Kenya Victims Buried at Arlington
WASHINGTON (AP) _ A father and son were laid to rest in side-by-side caskets at Arlington National Cemetery, the latest of the funerals for the hundreds killed in the recent bombings of U.S. embassies overseas.
Julian Bartley Sr., the consul general for the embassy in Nairobi, and his son, Julian ``Jay″ Bartley Jr., were buried after a private memorial in a suburban Maryland church. The two were among the 257 people killed Aug. 7 in bombings at U.S. embassies in Kenya and Dar es Salaam, Tanzania. There were 12 American fatalities.
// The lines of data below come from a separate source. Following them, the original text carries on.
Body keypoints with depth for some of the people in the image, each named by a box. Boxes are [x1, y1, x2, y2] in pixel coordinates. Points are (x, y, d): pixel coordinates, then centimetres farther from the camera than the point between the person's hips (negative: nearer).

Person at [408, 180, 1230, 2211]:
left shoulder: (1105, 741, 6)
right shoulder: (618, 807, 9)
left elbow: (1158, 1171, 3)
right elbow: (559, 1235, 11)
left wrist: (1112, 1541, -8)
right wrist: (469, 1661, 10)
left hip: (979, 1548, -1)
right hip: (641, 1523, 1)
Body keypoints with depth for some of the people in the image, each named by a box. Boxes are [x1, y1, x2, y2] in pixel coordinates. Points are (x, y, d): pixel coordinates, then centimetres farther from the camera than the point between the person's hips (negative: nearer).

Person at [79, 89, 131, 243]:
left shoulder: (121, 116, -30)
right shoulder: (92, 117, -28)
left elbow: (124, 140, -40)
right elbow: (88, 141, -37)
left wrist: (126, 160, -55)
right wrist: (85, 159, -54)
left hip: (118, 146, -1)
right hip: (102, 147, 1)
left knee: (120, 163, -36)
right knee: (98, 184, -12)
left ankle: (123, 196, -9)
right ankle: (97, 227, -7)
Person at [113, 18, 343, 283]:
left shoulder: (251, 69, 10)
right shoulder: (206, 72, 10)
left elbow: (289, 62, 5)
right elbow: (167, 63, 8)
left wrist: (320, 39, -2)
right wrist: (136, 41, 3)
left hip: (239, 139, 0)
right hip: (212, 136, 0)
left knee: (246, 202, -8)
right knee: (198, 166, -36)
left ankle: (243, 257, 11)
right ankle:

Their caskets were draped with American flags. Army guards folded each of the flags into a triangle. They presented one to the senior Bartley’s widow, Mary Linda Sue Bartley, and the other to his mother, Gladys Baldwin. Bartley’s daughter, Edith, 25, also attended the ceremony, along with several ambassadors and Deputy Secretary of State Strobe Talbot.
President Clinton approved waivers to allow both Bartleys to be buried at Arlington National Cemetery, although neither served in the military.
Bartley, 55, had worked in government service for about three decades. He was stationed in the Dominican Republic, Colombia, Spain, Israel and Korea before his assignment to Kenya nearly two years ago. He was a native of Jacksonville, Fla.
His son, who was 20, had hoped to follow in his father’s footsteps. A student at the U.S. International University in Kenya, he had a summer job at the embassy.
Another embassy bombing victim also was buried Tuesday at Arlington. Indian-born Prabhi Kavaler, 45, who worked for the State Department general services office, was buried in a ceremony closed to the media.